Birding festivals in Arizona are seeing more Mexican birds as warmer temperatures attract often colorful species that many U.S. birders have never seen.
By Rex Graham
More Mexican bird species have been confirmed by Audubon Society chapters in Arizona, California and Texas. One species, the Tufted Flycatcher, is rarely seen in Arizona, but was a fairly common sighting at the 2017 Southwest Wings Birding Spring Festival in Sierra Vista, AZ.
Tufted Flycatcher at Arizona birding festivals
“The Tufted Flycatcher is a Mexican bird that hasn’t been reported here in about 20 years – if ever,” said Gorgon Lewis, head of Southwest Wings. He said the northern movement of the flycatcher is a trend among species that usually remain in Mexico.
“It’s the same with the Blue Mockingbird, Rufous-capped Sparrow and Flame-colored Tanager,” Lewis said. “They are usually 100 to 150 miles south of us, but those birds are coming up here, staying and breeding.”
The northward movement of Mexican birds has been a boon to the spring and summer birding festivals in Sierra Vista, as well as the Southeast Arizona Birding Festival in August sponsored by the Tucson Audubon Society. Lewis said 95% of the roughly 200 registrants of his festival are from out of state. Many birders are eager to add new species to their “life lists,” and U.S. festivals in Arizona, Texas and California offer the best opportunities to seen species normally limited to Mexico and farther south.
Mexico is one of the world’s “megadiverse: countries, particularly for birds. The Short-crested Coquette, Eared Quetzal, Guadalupe Caracara and 100 other species are endemic in only Mexico.
Hundreds of other migratory species travel from South and Central America, Mexico and the U.S. before nesting in Canada. Ornithologists say that International cooperation is more important than ever to conserve birds that cross national borders.
The aVerAves and e-Bird databases now provide Mexican and U.S. ornithologists with key distributional and temporal data on about 333 species. These sightings by thousands of amateur birders are considered crucial in conservation-planning decisions.

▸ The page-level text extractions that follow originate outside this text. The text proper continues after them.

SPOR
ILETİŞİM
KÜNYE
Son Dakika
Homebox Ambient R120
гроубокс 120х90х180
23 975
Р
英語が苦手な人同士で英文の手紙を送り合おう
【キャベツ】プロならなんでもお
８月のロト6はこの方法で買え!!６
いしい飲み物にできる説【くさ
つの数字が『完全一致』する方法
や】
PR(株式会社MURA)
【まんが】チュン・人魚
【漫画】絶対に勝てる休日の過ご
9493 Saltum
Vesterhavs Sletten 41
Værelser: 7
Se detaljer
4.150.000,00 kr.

Birds skirt ‘security concerns’
“Substantial gaps still exist also in distributional information about Mexican birds,” scientists at the National University of Mexico and the University of Kansas said in the Journal of Field Ornithology. “And filling those gaps can be challenging, particularly in view of security and safety concerns that now exist across much of the country.”
As more bird species to Mexico extend their ranges northward, new protected areas have become a top priority for Mexican conservationists.

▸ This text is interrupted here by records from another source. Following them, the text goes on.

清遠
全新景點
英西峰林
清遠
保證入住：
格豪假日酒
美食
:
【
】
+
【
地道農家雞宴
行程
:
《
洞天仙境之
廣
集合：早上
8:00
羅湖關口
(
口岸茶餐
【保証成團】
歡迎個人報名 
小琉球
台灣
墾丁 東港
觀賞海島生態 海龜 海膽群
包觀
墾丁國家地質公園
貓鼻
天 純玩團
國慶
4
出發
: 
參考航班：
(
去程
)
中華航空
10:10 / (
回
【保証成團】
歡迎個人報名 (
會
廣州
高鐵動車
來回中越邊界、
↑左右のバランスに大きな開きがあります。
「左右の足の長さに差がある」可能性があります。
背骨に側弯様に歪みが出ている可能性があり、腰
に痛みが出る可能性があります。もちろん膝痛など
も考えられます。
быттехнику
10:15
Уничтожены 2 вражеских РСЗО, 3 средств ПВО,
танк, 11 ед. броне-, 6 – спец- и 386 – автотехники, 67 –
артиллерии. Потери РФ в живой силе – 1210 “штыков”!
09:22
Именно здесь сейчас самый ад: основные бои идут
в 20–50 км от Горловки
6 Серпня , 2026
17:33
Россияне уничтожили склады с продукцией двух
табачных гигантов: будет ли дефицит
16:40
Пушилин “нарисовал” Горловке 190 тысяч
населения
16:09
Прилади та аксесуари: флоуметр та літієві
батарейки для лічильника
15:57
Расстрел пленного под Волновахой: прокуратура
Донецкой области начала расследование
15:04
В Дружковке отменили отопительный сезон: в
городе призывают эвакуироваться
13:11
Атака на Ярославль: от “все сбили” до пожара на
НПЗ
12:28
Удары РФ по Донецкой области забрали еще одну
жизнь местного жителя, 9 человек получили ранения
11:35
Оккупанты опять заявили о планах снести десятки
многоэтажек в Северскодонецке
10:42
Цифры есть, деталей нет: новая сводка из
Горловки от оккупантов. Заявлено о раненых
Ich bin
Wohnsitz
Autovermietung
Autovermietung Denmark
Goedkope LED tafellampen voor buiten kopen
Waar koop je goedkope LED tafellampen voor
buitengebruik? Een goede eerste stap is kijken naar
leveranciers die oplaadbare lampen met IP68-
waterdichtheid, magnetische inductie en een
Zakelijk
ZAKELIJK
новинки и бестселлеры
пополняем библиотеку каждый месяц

Protecting Chihuahua’s rare birds
For example, the state of Chihuahua currently has 13 protected areas that are home to 98% of Chihuahua’s 300 bird species. However, 3 categories of birds are poorly represented in those areas: protected (39-42 species), restricted-range and quasi-endemic (11 species).
“New protected areas can be useful and can have the largest impact on bird conservation, particularly for those poorly represented species, hotspots, or ecosystems,” a group of Mexican researchers led by Alejandro Botello said in 2017 in the Natural Areas Journal.